Text shown =
****

Why tagging doesn't work in Revo and how to solve this

29 Posts

chunkyRice Reply #1, 11 years, 2 months ago

MODX contains two Template Variable types aimed at tagging: Tag and Auto-Tag. The latter has a more elaborate interface, but the basic functionality of the TV's are the same. Both TV types are simple text fields, allowing you to enter a number of comma separated tags. Before the TV is stored in the database, all spaces surrounding the comma's are removed. When the TV is read by a snippet like tagLister, all tags are presented as separate links. However, when clicking one of those links, you are likely to get more than you'd hoped for.

THE PROBLEM
Let's suppose we have a number of pages each containing one or more tags, like so:

Page 1 - box
Page 2 - box,container
Page 3 - cardboard box
Page 4 - boxing

When using tagLister to summarize all available tags it will create the following list (number of hits between parentheses):
box (2), container (1), cardboard box (1), boxing (1)

****

Data excerpt =

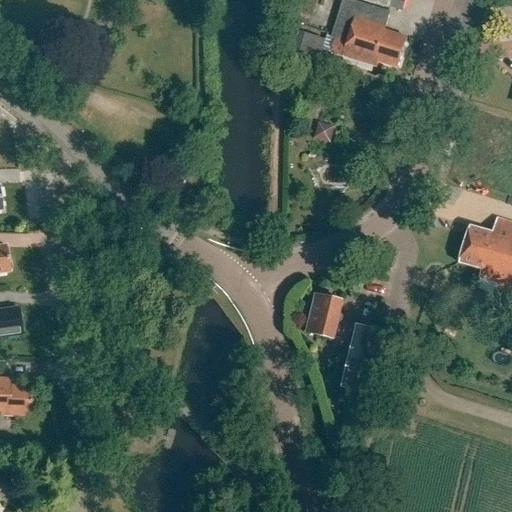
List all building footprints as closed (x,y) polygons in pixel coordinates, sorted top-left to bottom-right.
[(335,39),(330,53),(376,67),(377,64),(398,70),(408,38),(385,31),(390,12),(349,0),(342,0),(331,38),(335,39)] [(363,0),(403,12),(406,0),(363,0)] [(316,67),(324,40),(294,32),(286,58),(316,67)] [(333,124),(318,125),(319,142),(334,141),(333,124)] [(492,289),(509,294),(508,296),(511,297),(511,226),(495,221),(491,234),(470,227),(458,263),(480,271),(478,278),(494,284),(492,289)] [(0,250),(0,277),(10,276),(9,272),(11,272),(10,265),(8,265),(6,250),(0,250)] [(316,297),(308,334),(335,341),(344,304),(316,297)] [(511,299),(507,298),(501,316),(511,319),(511,299)] [(0,339),(21,336),(17,310),(0,312),(0,339)] [(31,412),(32,393),(26,393),(26,390),(10,389),(10,380),(0,379),(0,416),(24,418),(24,412),(31,412)]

****

The exercise = Copy out the entire forum post above about tagging in MODX Revo, word for word.

Solution for this exercise =
Why tagging doesn't work in Revo and how to solve this

29 Posts

chunkyRice Reply #1, 11 years, 2 months ago

MODX contains two Template Variable types aimed at tagging: Tag and Auto-Tag. The latter has a more elaborate interface, but the basic functionality of the TV's are the same. Both TV types are simple text fields, allowing you to enter a number of comma separated tags. Before the TV is stored in the database, all spaces surrounding the comma's are removed. When the TV is read by a snippet like tagLister, all tags are presented as separate links. However, when clicking one of those links, you are likely to get more than you'd hoped for.

THE PROBLEM
Let's suppose we have a number of pages each containing one or more tags, like so:

Page 1 - box
Page 2 - box,container
Page 3 - cardboard box
Page 4 - boxing

When using tagLister to summarize all available tags it will create the following list (number of hits between parentheses):
box (2), container (1), cardboard box (1), boxing (1)